417 Views Asked by At

Problem:

Consider the following model:

$y_i = \mu + \epsilon_i$, $i = 1,...,n$

Let the mean $\mu$ be estimated by minimizing the criterion $\sum|\mu - y_i|$ over $\mu$.

Show that $m = $median($y_1,y_2,...,y_n$) is optimal for this criterion.

Distinguish the case $n$ is odd and $n$ is even.


My idea to approach the problem:

$1)$ Rewrite the criterion such that no absolute signs are needed (with indicator function for example).

$2)$ Determine the first order condition to recognize the median.

$3)$ Order data to distinguish $n$ odd or $n$ even


However, I dont't know how to to the steps of my apporach in a mathematical/statistical way.

Could anyone please help me?

2

There are 2 best solutions below

1
On BEST ANSWER

I think you are asking why $\sum|\mu-y_j|$ is minimized, as a function of $\mu$, by taking $\mu=m$, where $m$ is the median of the $y_j$. The answer is, as you shift $\mu$ away from the median, more terms in the sum increase than decrease.
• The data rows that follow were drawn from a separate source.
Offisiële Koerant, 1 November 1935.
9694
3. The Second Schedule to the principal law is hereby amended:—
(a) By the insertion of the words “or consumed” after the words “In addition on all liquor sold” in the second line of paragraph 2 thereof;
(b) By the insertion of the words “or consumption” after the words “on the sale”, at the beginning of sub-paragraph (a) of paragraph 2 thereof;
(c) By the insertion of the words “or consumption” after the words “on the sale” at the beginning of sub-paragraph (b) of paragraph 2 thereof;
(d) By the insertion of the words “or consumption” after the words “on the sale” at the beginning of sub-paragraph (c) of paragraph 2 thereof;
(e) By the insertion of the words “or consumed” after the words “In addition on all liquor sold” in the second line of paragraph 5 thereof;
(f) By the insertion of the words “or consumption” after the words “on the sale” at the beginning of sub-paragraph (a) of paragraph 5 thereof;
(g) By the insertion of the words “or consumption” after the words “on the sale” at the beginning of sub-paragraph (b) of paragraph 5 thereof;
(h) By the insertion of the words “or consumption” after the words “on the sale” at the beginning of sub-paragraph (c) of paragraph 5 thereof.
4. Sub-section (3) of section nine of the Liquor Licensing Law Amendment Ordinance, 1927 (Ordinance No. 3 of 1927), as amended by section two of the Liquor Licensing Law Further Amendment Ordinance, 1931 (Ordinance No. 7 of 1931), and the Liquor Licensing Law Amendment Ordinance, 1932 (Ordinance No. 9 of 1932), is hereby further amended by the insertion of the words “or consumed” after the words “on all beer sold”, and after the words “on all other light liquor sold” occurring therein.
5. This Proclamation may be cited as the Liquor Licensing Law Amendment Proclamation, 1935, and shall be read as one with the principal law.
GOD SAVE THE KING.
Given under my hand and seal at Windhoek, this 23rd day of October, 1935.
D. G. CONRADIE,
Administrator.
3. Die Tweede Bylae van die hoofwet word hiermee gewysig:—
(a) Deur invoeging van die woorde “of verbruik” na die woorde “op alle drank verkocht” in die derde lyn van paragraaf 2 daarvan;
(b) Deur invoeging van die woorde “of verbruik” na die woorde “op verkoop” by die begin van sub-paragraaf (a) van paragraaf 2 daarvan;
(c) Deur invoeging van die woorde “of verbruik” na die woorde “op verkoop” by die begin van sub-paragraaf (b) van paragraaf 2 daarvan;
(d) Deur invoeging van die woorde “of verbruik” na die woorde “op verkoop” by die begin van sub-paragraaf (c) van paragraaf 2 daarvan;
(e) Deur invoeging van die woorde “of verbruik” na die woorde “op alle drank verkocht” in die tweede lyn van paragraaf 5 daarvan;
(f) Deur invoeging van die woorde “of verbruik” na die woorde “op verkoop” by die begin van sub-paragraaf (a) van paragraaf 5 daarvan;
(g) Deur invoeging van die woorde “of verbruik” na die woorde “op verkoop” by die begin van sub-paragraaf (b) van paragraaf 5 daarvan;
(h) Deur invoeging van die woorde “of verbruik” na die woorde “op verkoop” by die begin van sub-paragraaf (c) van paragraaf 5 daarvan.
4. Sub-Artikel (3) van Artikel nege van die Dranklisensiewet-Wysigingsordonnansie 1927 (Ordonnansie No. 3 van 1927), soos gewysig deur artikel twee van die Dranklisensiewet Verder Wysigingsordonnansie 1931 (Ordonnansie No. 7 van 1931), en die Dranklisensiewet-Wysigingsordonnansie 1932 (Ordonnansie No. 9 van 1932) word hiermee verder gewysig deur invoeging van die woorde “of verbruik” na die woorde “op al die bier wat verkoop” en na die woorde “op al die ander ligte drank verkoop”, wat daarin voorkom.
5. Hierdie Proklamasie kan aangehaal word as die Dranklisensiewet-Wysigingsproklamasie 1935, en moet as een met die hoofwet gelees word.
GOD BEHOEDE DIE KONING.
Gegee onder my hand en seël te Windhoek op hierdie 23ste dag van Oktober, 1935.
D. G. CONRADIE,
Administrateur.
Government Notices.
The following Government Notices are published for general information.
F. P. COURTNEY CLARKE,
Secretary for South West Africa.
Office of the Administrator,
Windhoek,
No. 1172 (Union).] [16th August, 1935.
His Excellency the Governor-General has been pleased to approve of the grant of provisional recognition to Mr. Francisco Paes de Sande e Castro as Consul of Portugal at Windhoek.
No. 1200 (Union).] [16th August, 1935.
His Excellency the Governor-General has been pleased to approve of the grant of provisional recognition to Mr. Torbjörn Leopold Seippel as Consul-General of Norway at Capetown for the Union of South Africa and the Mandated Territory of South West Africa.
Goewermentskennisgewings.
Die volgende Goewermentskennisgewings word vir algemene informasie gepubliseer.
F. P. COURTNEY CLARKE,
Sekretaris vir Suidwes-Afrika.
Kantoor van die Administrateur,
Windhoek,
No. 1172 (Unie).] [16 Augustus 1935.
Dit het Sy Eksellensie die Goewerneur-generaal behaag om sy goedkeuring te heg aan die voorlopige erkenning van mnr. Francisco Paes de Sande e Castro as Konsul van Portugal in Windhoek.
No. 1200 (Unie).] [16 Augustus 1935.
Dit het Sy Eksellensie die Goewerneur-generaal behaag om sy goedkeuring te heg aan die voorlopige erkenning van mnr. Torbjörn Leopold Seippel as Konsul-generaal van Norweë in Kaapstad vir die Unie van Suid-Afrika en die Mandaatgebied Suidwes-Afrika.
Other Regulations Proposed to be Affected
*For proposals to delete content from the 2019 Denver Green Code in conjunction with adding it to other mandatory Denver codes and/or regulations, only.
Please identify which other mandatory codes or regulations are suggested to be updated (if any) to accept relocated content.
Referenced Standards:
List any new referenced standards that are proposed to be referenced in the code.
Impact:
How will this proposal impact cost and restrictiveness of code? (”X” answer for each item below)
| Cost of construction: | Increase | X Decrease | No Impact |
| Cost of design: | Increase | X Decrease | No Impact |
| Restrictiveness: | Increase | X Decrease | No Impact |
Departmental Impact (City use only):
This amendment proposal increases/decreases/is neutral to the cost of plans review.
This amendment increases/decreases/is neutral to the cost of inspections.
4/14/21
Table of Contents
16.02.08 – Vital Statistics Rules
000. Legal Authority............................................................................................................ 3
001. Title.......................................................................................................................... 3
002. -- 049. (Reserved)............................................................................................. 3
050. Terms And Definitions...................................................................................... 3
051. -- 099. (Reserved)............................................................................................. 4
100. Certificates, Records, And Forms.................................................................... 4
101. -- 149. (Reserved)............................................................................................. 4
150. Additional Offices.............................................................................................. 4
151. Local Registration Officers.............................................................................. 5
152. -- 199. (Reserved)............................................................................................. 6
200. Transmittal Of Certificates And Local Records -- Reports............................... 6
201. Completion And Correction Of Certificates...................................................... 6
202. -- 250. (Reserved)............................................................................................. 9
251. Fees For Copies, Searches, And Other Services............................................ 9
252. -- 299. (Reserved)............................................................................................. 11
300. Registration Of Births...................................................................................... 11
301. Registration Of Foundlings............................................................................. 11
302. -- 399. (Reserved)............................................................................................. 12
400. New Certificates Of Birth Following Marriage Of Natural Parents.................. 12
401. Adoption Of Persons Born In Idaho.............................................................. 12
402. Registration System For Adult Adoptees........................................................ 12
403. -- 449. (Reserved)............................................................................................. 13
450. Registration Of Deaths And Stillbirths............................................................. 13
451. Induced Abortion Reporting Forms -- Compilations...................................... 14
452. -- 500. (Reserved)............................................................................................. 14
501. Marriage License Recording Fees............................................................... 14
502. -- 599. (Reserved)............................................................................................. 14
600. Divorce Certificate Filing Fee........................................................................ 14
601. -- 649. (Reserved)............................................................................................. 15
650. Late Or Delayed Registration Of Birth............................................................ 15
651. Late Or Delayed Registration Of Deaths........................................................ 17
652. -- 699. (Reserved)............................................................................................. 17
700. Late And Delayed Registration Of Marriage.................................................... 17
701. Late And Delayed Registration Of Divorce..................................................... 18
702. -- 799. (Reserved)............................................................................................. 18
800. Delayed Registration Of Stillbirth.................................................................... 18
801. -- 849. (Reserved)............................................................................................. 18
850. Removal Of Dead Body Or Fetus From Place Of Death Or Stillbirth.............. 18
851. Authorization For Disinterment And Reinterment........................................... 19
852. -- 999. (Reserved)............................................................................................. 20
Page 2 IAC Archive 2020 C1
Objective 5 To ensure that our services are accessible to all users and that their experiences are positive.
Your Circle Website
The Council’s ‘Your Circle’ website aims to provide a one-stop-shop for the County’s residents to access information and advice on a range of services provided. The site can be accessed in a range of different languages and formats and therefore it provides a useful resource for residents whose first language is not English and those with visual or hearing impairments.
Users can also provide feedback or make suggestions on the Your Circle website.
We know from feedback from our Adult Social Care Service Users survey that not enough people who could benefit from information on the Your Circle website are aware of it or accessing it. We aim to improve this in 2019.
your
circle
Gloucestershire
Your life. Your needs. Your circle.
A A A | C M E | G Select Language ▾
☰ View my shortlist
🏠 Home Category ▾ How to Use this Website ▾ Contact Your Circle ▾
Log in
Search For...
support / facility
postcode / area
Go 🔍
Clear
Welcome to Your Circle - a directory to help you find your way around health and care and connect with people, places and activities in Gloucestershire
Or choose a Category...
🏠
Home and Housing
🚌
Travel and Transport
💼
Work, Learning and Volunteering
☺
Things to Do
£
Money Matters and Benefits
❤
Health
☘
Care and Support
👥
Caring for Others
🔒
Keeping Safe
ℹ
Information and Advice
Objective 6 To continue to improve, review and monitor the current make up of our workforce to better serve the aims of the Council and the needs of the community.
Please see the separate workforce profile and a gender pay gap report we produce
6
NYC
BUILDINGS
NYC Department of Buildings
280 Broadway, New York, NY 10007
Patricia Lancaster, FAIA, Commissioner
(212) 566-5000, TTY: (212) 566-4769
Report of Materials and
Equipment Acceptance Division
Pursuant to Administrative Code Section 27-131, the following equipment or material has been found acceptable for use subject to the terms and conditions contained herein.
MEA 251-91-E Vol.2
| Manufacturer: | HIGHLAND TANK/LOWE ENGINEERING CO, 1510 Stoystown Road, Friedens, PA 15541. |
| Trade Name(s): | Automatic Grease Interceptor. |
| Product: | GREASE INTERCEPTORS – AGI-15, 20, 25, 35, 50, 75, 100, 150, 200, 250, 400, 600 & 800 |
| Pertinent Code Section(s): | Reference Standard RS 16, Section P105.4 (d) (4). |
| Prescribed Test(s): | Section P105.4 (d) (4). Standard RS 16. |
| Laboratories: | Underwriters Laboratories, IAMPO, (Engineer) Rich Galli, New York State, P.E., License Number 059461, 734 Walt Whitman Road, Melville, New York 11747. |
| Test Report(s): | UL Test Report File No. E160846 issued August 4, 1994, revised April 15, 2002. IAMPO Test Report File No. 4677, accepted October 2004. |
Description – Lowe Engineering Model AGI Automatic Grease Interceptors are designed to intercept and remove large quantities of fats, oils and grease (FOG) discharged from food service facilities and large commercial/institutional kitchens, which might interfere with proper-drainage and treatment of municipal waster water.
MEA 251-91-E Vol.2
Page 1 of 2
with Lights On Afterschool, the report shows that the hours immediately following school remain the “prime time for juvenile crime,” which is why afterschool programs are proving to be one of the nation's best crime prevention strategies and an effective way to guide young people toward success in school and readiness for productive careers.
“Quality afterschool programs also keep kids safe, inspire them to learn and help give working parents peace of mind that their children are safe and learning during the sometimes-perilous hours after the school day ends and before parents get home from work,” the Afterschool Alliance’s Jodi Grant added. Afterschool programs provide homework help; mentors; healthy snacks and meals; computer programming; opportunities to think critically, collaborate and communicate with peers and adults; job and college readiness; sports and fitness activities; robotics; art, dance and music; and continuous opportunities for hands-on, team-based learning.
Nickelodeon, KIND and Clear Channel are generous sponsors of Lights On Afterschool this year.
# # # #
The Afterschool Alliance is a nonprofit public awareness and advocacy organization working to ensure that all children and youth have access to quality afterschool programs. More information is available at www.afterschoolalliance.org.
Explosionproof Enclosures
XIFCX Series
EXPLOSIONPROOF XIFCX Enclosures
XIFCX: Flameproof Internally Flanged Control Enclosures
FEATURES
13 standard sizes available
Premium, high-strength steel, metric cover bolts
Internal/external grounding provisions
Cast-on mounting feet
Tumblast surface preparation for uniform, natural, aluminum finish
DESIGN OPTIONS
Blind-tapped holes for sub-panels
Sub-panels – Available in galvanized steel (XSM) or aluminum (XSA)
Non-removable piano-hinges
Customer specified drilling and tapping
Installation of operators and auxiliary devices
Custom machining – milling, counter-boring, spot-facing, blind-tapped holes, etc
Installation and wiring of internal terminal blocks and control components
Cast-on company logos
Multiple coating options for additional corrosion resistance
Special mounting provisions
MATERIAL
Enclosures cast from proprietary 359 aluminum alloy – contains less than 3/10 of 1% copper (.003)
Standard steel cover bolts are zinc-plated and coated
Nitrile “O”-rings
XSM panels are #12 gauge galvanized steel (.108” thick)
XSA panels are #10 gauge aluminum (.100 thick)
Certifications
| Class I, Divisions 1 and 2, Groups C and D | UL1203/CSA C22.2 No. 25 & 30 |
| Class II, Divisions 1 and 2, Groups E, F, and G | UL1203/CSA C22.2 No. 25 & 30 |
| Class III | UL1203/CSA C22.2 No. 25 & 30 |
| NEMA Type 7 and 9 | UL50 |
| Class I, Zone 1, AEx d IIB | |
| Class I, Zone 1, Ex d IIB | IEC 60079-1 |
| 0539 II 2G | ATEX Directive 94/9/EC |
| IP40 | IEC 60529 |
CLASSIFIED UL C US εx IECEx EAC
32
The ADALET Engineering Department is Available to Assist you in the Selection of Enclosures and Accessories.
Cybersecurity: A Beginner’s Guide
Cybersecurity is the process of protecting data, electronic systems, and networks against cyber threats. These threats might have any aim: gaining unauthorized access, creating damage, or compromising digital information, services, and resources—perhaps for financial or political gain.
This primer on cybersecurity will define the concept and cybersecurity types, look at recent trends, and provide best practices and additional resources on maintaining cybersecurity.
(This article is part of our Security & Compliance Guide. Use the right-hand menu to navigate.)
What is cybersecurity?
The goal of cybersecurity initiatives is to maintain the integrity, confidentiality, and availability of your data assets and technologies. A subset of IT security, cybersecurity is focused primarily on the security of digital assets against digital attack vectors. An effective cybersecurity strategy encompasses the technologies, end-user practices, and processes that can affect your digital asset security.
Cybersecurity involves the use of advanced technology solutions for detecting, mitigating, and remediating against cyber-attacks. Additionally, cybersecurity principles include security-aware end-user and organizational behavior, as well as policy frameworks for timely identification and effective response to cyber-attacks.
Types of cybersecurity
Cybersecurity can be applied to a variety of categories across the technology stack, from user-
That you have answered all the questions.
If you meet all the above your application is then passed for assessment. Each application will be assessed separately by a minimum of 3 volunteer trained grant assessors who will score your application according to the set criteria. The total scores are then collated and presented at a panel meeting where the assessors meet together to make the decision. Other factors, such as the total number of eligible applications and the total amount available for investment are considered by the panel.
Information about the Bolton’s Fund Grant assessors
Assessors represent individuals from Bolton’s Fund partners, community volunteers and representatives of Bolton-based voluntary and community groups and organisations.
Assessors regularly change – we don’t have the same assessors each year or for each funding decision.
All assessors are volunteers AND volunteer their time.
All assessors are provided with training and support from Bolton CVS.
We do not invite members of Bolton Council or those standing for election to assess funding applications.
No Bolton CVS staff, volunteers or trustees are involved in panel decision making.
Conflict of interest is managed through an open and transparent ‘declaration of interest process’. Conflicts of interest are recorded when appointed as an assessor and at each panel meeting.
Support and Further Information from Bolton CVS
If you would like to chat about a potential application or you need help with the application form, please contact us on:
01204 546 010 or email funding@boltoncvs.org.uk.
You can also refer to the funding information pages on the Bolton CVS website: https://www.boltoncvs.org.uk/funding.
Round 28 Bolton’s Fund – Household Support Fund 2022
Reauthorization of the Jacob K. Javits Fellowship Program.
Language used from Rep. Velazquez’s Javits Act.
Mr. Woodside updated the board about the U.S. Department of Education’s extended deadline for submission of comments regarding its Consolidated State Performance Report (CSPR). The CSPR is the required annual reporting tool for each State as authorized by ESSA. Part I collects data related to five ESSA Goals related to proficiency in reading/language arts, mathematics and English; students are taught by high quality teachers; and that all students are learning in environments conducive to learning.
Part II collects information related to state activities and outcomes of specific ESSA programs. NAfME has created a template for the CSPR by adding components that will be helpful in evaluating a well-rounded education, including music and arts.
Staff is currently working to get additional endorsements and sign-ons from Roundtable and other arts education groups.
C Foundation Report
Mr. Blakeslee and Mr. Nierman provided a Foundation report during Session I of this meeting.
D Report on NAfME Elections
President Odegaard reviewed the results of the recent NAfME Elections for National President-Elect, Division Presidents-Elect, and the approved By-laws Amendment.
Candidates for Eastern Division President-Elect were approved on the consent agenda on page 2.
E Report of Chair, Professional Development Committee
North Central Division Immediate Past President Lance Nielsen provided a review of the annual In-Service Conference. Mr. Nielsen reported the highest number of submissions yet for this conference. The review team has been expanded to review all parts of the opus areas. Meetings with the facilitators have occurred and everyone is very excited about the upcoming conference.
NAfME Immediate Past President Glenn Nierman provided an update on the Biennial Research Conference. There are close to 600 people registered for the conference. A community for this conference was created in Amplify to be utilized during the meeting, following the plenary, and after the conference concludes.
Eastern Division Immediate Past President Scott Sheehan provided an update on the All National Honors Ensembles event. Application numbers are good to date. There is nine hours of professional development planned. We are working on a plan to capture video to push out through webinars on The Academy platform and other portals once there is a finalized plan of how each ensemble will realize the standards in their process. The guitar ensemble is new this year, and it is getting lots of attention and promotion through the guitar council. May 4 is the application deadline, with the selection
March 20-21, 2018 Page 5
See also https://scicomp.stackexchange.com/questions/816/optimizing-the-sum-of-the-absolute-values

1
On

Your approach looks good. $$ \sum |\mu - y_i| = \sum_{y_i< \mu} [\mu - y_i]+ \sum_{y_i> \mu} [y_i - \mu] $$ now suppose that $y_1< y_2 <\cdots < y_n$, and let $k(\mu)$ the unique $k$ such as $y_k < \mu < y_{k+1}$. First order conditions are enough to find the solution because the function is convex, and: $$ \sum |\mu - y_i| = \sum_{i=1}^{k(\mu)} [\mu - y_i]+ \sum_{i=k(\mu)+1}^n [y_i - \mu]\\ 0 = \frac{d}{d\mu} \sum |\mu - y_i| = k(\mu) - (n-k(\mu)-1) $$

  • if $n$ is odd, any $\mu\in [y_{{n-1}/2}, y_{{n+1}/2}]$ minimizes the function, in particular the median $\frac 12[y_{{n-1}/2}+ y_{{n+1}/2}]$
  • if $n$ is even, the derivative is never $=0$ but changes its sign when $\mu = y_{n/2}$. The median is the unique minimizer.